Already, 95 percent of school tiffin programs in the state are meeting the whole grain rich standards and accept been certified as in compliance with the menu standards. The National School Dejeuner Program provides free or reduced-cost meals to students from low-income families; the meals are likewise available to students at full toll.

"Anecdotally, many of our schools have establish successful means to implement whole grain rich pasta requirements," said Kim Frinzell, diet education administrator in the Nutrition Services Division of the California Department of Teaching.

Post-obit the introduction of the phased-in standards in 2012, the department has provided technical assistance to districts struggling to provide toll-effective menus, including confront-to-face workshops, webinars  and culinary training.

Merely the department wouldn't speculate about whether information technology would grant exemptions to schools to opt out of using whole grain rich breads and pastas if the bill passed. "We will wait until the USDA gives us guidance" on implementing the exemptions, said Julie Boarer-Pitchford, nutrition education consultant of the Nutrition Services Division of the California Department of Education.

"My hope would be those [training] options would get thoroughly explored before the exemption option," said Gail Woodward-Lopez, acquaintance manager of the Atkins Center for Weight and Health at UC Berkeley. "California is by and large very supportive and we accept a lot of innovative food service directors."

This is not the offset time that whole grain rich foods have been a source of conflict in the new dejeuner standards. In May, the U.S. Department of Agronomics said it had received complaints that whole grain rich pasta wasn't holding together well during cooking, and issued a "flexibility" memorandum allowing states to grant schools a two-yr reprieve on serving whole grain rich pasta, while schools and manufacturers figure out adequate pasta products. California is still formulating its process under which schools could apply for a reprieve, said Frinzell at the California Department of Education.

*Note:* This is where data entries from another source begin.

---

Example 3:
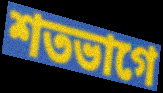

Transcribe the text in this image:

শতভাগে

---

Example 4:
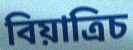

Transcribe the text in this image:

বিয়াত্রিচ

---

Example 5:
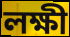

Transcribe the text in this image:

লক্ষী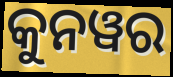
କୁନୱର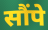
सौंपेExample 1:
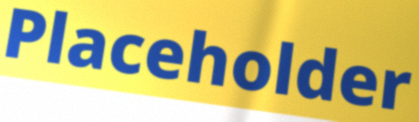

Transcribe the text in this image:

Placeholder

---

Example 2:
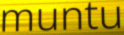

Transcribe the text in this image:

muntu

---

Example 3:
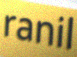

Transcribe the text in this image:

ranil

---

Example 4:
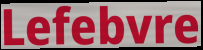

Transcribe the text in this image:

Lefebvre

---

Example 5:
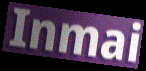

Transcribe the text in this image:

Inmai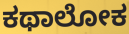
ಕಥಾಲೋಕ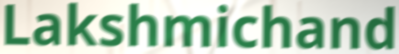
Lakshmichand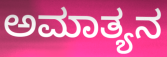
ಅಮಾತ್ಯನ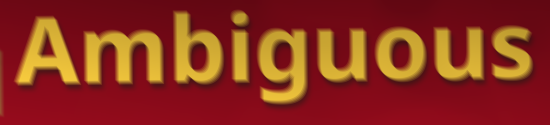
Ambiguous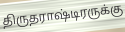
திருதராஷ்டிரருக்கு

But the whole wheat rich pasta rule went into effect July ane and "since July 1, schools this school twelvemonth are already implementing this requirement," she said.

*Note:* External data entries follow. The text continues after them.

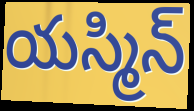
యస్మిన్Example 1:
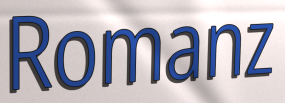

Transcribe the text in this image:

Romanz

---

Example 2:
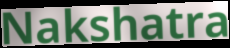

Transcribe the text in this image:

Nakshatra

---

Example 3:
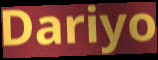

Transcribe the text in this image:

Dariyo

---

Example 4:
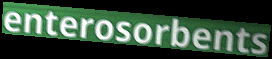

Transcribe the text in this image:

enterosorbents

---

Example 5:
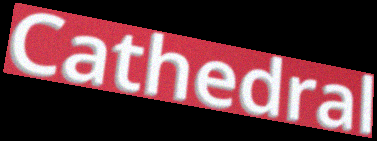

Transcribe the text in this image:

Cathedral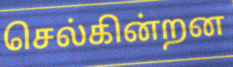
செல்கின்றனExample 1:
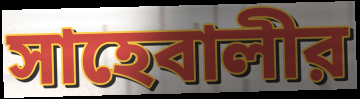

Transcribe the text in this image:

সাহেবালীর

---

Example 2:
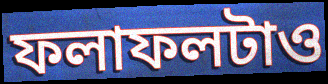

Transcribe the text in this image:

ফলাফলটাও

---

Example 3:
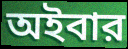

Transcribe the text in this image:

অইবার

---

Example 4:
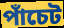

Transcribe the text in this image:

পাঁচেট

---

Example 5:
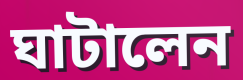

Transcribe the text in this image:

ঘাটালেন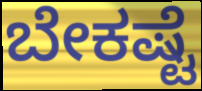
ಬೇಕಷ್ಟೆ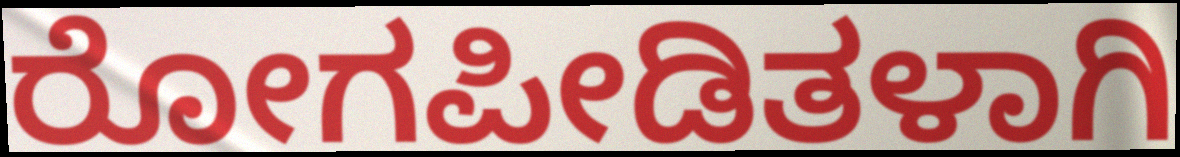
ರೋಗಪೀಡಿತಳಾಗಿ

The School Nutrition Association, a Maryland-based national system of school diet professionals, has pressed for rollbacks on the standards, citing a federal Government Accountability Office report that found national participation in the schoolhouse luncheon plan had dropped by 1.2 million students from 2010 to 2013. The decrease was primarily caused past a turn down of 1.half-dozen one thousand thousand students eating school lunch who pay total toll, the written report said, noting that the number of students eating school meals at free or reduced cost increased. The diet clan said that the drop in student participation had made it difficult for some districts to meet the costs of providing more fruits, vegetables and palatable carte du jour options using whole grain rich breads and pastas.

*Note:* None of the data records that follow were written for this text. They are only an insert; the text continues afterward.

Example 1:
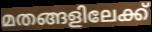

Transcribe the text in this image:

മതങ്ങളിലേക്ക്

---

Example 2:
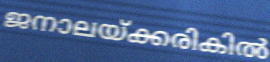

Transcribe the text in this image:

ജനാലയ്ക്കരികിൽ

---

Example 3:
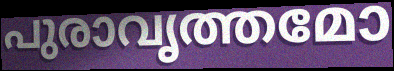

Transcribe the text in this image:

പുരാവൃത്തമോ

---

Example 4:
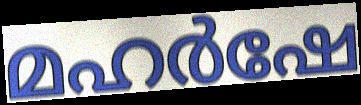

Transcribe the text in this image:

മഹർഷേ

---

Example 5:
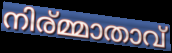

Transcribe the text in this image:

നിര്മ്മാതാവ്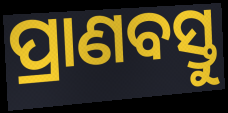
ପ୍ରାଣବସ୍ତୁ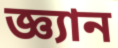
জ্ঞ্যানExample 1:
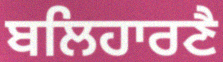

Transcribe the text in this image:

ਬਲਿਹਾਰਣੈ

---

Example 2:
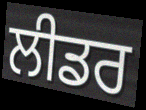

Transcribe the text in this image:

ਲੀਡਰ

"The escalating costs of meeting overly prescriptive regulations are putting school meal programs in financial jeopardy," said Patricia Montague, master executive officer of the association, in a statement.

But food policy advocates say that the drop in schoolhouse lunch consumption is tied in role to a recent increment in the cost of the lunches for the students who pay full cost. The U.S. Section of Agriculture in 2022 required schools to achieve "paid luncheon disinterestedness" to ensure that districts weren't using federal funds to subsidize the full-rate meals. As a consequence, full-pay dejeuner prices increased and, in some cases, doubled.

In California, in that location have as well been concerns most school districts' fiscal management of federal and state school lunch funds. Recent country reports plant that some districts take diverted tiffin funds for other purposes or kept excessive cash reserves. The California Department of Education has ordered 68 districts to spend millions of dollars in federal and state schoolhouse lunch funds that they accept failed for years to use for student meals.